Mentre noi ci stiamo lamentando – a seconda delle prospettive personali – del troppo freddo o della poca neve di quest'inverno, animali come orsi, marmotte e ghiri stanno superando la stagione fredda e le sue difficoltà restando in letargo: uno stato particolare, chiamato anche ibernazione, in cui il metabolismo è ridotto al minimo, la temperatura del corpo si abbassa molto, la frequenza del respiro cala e il ritmo cardiaco anche.
Anche nell'uomo? Una condizione (del tutto diversa dal sonno, anche se a noi sembra che orsi e marmotte semplicemente dormano) in cui l'organismo si "spegne" per consumare meno energia possibile. E da alcuni anni gli scienziati ipotizzano di ottenere l'ibernazione anche nell'uomo. Per future applicazioni, per esempio, nei viaggi spaziali: i lunghi tragitti verrebbero trascorsi dagli astronauti in questo stato di torpore. Come fare però ad attivarlo negli umani? Hong Wang e Ji Dai, dell'Istituto di tecnologia avanzata di Shenzhen, in Cina, hanno provato a farlo nei macachi di Giava, primati come noi (tra i primati, solo alcune specie di lemuri ibernano).

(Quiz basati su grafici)
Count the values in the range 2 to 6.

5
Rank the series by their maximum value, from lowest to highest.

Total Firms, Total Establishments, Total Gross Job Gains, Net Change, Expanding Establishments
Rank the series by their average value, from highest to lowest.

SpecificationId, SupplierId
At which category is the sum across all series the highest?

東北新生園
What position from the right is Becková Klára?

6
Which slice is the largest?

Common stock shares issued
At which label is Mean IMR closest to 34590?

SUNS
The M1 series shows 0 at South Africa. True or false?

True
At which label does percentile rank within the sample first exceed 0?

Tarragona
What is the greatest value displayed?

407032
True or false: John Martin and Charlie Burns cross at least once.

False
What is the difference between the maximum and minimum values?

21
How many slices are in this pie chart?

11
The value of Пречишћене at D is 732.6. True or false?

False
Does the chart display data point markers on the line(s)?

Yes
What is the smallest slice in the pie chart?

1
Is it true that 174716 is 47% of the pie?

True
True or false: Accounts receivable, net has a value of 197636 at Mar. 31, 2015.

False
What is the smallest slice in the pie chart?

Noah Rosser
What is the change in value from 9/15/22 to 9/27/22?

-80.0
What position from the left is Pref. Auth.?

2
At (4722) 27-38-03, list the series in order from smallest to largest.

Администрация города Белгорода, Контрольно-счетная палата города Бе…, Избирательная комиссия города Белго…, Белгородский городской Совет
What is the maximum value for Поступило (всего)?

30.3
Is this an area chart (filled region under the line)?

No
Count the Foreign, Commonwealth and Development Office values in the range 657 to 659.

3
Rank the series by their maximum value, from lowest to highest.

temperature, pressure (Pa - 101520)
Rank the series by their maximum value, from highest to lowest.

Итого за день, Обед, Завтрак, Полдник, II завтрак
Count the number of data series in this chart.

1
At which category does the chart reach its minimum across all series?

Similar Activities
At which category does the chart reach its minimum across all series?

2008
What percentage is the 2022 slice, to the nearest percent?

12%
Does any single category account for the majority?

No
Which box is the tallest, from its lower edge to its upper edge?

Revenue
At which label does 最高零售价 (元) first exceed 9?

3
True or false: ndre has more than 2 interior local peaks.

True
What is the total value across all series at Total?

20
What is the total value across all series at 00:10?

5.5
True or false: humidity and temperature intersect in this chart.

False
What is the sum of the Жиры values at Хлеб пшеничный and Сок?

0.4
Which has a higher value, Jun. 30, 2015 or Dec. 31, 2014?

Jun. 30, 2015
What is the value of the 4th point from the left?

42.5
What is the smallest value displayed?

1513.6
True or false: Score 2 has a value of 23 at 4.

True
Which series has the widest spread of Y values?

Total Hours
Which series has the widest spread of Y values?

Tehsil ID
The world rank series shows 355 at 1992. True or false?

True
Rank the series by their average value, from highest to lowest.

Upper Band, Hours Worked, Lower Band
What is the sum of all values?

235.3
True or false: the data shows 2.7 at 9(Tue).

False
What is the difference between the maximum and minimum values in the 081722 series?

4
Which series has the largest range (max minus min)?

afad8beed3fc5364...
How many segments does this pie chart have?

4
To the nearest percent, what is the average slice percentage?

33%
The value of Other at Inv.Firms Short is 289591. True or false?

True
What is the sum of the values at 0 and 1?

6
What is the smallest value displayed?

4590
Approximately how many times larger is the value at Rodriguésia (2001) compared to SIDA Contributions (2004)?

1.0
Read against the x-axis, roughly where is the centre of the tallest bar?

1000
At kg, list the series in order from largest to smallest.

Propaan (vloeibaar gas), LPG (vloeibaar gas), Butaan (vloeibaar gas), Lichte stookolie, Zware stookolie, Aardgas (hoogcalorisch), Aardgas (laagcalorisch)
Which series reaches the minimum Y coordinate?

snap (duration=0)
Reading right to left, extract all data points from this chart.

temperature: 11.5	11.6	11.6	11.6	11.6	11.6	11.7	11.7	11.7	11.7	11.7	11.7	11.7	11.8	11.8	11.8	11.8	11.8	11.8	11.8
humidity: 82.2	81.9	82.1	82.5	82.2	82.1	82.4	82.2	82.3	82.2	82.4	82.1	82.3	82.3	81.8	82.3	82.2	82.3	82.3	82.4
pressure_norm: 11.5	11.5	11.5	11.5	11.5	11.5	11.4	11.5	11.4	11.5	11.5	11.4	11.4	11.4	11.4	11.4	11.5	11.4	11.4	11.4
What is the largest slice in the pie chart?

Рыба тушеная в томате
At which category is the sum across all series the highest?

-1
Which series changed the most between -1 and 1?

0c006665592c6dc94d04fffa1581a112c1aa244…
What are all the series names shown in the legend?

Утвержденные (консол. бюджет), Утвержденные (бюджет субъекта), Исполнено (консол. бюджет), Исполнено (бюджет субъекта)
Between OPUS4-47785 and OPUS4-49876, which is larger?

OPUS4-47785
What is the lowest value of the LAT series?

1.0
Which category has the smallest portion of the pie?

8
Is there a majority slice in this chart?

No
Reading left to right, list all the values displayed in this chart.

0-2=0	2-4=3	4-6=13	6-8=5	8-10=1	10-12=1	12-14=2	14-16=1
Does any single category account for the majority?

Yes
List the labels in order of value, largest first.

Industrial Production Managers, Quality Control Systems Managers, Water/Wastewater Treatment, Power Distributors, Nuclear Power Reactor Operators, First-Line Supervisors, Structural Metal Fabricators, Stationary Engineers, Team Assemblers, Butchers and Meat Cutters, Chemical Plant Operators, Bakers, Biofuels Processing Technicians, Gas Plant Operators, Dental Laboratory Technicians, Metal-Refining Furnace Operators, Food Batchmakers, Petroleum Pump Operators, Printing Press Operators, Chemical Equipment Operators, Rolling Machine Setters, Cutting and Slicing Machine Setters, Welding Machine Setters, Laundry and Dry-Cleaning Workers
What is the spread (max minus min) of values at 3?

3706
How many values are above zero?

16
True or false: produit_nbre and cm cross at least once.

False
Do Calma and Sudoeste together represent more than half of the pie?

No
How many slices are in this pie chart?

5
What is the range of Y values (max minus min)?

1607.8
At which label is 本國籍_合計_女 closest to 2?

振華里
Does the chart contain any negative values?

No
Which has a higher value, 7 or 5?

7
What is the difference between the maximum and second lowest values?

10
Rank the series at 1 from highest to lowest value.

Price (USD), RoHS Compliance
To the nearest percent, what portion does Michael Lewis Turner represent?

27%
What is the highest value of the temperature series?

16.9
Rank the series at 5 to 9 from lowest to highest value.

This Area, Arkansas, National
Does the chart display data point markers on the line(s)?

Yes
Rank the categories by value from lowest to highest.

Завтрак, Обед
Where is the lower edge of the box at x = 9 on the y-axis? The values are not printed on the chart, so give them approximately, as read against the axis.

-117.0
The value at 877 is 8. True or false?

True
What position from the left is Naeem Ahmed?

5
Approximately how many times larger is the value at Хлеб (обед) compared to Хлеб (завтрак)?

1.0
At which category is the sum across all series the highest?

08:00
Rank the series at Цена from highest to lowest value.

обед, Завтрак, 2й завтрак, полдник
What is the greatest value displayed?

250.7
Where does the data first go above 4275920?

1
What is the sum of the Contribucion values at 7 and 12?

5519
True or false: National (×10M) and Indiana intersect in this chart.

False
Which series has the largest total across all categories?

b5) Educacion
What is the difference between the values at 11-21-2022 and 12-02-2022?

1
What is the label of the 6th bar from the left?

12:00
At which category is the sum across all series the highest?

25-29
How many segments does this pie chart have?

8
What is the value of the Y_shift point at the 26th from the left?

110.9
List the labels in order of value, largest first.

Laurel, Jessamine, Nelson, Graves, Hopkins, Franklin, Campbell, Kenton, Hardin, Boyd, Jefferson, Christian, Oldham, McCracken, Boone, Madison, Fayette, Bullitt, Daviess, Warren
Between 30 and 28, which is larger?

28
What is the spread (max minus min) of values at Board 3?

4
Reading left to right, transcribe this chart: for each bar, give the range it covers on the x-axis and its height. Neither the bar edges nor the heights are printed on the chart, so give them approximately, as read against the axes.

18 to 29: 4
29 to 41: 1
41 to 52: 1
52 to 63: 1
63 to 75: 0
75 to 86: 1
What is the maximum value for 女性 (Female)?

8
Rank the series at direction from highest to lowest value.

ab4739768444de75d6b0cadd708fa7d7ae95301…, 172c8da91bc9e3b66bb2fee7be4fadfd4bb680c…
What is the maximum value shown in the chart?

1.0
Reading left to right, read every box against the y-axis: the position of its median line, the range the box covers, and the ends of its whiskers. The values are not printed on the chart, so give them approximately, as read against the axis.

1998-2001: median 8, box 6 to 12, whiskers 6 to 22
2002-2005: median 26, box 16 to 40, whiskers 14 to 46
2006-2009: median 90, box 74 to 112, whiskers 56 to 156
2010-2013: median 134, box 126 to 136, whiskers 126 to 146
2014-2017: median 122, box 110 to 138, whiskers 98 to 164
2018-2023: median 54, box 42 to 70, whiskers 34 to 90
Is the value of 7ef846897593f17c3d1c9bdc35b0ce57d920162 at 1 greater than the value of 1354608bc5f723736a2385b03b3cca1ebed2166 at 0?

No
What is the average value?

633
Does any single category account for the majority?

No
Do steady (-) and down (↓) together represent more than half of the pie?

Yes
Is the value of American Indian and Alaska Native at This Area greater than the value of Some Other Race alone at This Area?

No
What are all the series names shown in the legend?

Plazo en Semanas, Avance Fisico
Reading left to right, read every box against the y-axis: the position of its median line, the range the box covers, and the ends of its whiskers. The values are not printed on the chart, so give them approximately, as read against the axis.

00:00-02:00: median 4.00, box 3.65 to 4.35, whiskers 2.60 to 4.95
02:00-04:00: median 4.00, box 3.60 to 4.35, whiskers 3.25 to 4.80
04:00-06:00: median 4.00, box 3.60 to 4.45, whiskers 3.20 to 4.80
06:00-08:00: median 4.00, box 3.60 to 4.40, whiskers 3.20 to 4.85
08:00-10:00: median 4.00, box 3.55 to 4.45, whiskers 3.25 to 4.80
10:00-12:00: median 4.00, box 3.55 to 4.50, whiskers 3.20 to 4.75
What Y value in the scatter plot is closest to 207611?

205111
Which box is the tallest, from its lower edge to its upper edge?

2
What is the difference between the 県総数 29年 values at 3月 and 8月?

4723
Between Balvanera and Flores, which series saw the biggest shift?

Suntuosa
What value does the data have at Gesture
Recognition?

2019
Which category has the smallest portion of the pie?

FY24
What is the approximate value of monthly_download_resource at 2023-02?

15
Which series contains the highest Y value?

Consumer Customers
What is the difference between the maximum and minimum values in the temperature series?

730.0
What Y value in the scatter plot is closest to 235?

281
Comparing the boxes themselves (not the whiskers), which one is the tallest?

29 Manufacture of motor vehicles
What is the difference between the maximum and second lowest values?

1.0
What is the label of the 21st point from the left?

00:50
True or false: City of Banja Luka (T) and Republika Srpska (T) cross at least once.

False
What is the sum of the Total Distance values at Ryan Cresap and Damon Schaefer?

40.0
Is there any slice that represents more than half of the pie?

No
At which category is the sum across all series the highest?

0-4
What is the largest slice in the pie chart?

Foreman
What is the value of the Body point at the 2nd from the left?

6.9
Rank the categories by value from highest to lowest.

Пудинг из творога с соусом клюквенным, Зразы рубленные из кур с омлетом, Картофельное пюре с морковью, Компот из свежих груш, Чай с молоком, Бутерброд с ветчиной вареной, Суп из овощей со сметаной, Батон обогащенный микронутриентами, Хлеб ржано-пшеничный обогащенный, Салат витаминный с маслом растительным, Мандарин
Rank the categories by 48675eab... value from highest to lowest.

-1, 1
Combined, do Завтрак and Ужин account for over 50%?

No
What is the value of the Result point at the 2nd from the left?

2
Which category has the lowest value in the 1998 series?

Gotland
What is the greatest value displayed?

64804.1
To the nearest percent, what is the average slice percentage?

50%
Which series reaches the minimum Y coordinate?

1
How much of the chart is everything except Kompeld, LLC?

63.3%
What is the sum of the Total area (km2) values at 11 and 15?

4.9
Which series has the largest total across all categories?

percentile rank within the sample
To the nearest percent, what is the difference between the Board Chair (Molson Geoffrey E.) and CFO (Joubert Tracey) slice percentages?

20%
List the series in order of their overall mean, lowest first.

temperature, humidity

▶ [CONSEGNA]:
Trascrivi parola per parola l'intero testo sul letargo. Si faccia riferimento esclusivamente al testo sul letargo.

▶ [RISPOSTA]:
Mentre noi ci stiamo lamentando – a seconda delle prospettive personali – del troppo freddo o della poca neve di quest'inverno, animali come orsi, marmotte e ghiri stanno superando la stagione fredda e le sue difficoltà restando in letargo: uno stato particolare, chiamato anche ibernazione, in cui il metabolismo è ridotto al minimo, la temperatura del corpo si abbassa molto, la frequenza del respiro cala e il ritmo cardiaco anche.
Anche nell'uomo? Una condizione (del tutto diversa dal sonno, anche se a noi sembra che orsi e marmotte semplicemente dormano) in cui l'organismo si "spegne" per consumare meno energia possibile. E da alcuni anni gli scienziati ipotizzano di ottenere l'ibernazione anche nell'uomo. Per future applicazioni, per esempio, nei viaggi spaziali: i lunghi tragitti verrebbero trascorsi dagli astronauti in questo stato di torpore. Come fare però ad attivarlo negli umani? Hong Wang e Ji Dai, dell'Istituto di tecnologia avanzata di Shenzhen, in Cina, hanno provato a farlo nei macachi di Giava, primati come noi (tra i primati, solo alcune specie di lemuri ibernano).